As the large variation in the value distribution from the directly obtained CNN features, the normalization operation is necessary. Inspired by the normalization of rootSIFT [23] which is more distinctive than SIFT, we apply the same normalization to the original CNN features, which exerts the feature vectors L1 normalization and then square root.

We define the similarity measure \(S(P, P')\) to determine if two salient points P(xy), and \(P'(x', y')\) is a correspondence as following:

$$\begin{aligned} \small S(P, P')=\exp (s(f,f'))\times (s(fc6_i,fc6_j')+s(fc7_i,fc7_j')) \end{aligned}$$
(1)

where the s(.) denotes the Euclidean metric, and we use an exponential function in order to emphasize the distance of two salient local descriptors.

Moreover, taking into the consideration that the existing overlaps in the proposed retina patch-structure, we use multiple assignment (MA) strategy to each salient point, which means that each salient point will be assigned K CNN features from its K nearest patches centers, and the similarity measure \(S(P, P')\) is then updated as:

$$\begin{aligned} \small S(P, P')=\exp (s(f,f'))\times \sum _{i, j=1}^{K}(s(fc6_i,fc6_j')+s(fc7_i,fc7_j')) \end{aligned}$$
(2)

The performance of correspondences matching in Fig. 3 demonstrated the strength of our MFF in the cases of challenging perspective transformations in comparison to the popular SIFT, and rootSIFT.

Fig. 3.
figure 3

Illustration of correspondence matching, the MFF is applied on rootSIFT and compared to SIFT, rootSIFT on challenge affine object detection (graffiti 1vs5, graffiti 1vs6 proposed by Mikolajczyk and Schmid [24]).
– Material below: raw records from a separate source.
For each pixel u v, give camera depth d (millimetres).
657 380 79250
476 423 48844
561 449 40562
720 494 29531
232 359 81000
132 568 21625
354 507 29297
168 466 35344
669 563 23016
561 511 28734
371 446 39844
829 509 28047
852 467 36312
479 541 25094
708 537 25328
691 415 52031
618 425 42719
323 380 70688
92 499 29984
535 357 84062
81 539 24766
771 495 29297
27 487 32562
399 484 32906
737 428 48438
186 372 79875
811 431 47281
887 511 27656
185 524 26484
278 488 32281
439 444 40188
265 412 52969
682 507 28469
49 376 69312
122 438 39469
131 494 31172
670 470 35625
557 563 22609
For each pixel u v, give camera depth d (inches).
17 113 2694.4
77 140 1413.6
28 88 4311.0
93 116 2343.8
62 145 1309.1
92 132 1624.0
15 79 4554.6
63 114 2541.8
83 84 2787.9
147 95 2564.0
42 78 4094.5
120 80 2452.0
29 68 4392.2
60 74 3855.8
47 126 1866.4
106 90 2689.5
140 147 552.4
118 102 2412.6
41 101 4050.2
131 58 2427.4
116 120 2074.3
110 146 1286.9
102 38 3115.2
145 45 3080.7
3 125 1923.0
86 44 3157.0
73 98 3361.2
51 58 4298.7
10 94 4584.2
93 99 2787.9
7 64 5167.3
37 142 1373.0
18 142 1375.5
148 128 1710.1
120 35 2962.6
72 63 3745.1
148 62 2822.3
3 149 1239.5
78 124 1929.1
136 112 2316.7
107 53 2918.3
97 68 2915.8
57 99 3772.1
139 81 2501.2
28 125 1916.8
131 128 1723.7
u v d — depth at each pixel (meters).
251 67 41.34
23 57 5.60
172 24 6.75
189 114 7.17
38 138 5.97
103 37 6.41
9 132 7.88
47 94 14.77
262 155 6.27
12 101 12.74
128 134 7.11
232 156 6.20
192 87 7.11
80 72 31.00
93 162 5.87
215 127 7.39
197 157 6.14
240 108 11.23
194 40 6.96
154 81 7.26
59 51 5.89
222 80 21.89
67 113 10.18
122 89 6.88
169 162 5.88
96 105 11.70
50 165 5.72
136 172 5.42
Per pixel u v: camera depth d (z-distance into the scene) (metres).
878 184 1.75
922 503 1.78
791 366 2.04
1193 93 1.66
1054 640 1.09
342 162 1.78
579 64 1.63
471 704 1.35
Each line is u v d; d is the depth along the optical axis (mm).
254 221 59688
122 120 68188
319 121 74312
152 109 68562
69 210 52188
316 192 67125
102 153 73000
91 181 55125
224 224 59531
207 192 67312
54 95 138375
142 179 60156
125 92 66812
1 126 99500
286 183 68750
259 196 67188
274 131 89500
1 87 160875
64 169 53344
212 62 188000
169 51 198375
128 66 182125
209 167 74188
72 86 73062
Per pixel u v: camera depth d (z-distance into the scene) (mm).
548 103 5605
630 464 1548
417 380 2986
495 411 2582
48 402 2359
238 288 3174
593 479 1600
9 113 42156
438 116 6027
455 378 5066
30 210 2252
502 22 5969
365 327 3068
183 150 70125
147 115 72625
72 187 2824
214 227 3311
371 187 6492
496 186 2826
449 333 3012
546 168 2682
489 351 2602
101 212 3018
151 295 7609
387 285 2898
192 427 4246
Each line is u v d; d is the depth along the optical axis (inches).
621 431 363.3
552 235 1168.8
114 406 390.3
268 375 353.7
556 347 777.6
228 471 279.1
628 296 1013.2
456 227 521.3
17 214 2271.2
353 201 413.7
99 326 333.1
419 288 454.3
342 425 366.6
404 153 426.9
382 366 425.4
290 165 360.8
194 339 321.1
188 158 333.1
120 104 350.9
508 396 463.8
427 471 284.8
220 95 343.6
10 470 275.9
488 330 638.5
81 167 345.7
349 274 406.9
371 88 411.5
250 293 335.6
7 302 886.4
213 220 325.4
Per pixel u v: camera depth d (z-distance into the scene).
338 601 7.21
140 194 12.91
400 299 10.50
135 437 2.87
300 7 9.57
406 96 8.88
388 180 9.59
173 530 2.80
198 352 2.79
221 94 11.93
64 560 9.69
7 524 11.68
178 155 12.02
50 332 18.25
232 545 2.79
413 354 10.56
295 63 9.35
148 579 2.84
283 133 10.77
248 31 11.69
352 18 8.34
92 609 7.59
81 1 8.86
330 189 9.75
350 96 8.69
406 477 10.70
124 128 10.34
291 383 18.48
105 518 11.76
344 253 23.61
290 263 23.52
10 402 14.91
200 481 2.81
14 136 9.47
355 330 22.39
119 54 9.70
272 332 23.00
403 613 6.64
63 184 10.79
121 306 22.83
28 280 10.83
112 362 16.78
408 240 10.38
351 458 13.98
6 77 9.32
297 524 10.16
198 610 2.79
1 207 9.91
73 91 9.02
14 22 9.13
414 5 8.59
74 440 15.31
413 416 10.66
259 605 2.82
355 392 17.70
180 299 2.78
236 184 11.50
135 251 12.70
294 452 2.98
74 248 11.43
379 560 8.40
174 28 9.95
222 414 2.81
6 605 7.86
Our framework exactly located the position of object after homography estimation by the RANSAC.

4 Experiment Setup

In this section, we conduct experiments to show the effectiveness of the proposed MFF framework. The accuracy of correspondences matching is evaluated on the MFF-rootSIFT and MFF-SURF, which applied our novel framework and compared with the leading popular approaches: SIFT, SURF, rootSIFT. The experimental environment for the evaluation is: Intel quad Core i7 Processor (2.6GHz), 12GB of RAM, and NVIDIA GTX970 with 4GRAM. The parameters of each compared salient point methods were set to the defaults and our MFF implementation is available online at: http://press.liacs.nl/researchdownloads/.

4.1 Datasets

The evaluation of correspondences matching is performed on two benchmark datasets (Mikolajczyk and Schmid [24] and Fischer et al. [13]), which both provided the ground-truth homography between the reference image and the transformed image. The first dataset contains eight groups, and each group consists of six image samples (total 48 images) with various transformations (rotation, viewpoint, scale, JPEG compression, illumination and image blur). Considering the small scale of the dataset offered by Mikolajczyk and Schmid [24], a large dataset provided by Fischer et al. [13] is also employed in the evaluation. It contains 16 groups and each group contains 26 images (total 416 images) which are generated synthetically by applying 6 types of transformations (zoom, blur, illumination, rotation, perspective and nonlinear).

4.2 Evaluation Criterion

As MFF is a framework to increase the correspondences matching, we use the defined formula (2) to establish the correspondences. While for the compared salient point methods, KD-tree index is established and the Nearest Neighbor Distance Ratio (NNDR) is used as the matching strategy to find the similar descriptors. NNDR defines that two points will be considered as a match if \(\parallel D_A-D_B\parallel /\parallel D_A-D_C\parallel \), where \(D_B\) is the first and \(D_C\) is the second nearest neighbor to \(D_A\). The NNDR matching threshold is set to 0.8 in the experiment.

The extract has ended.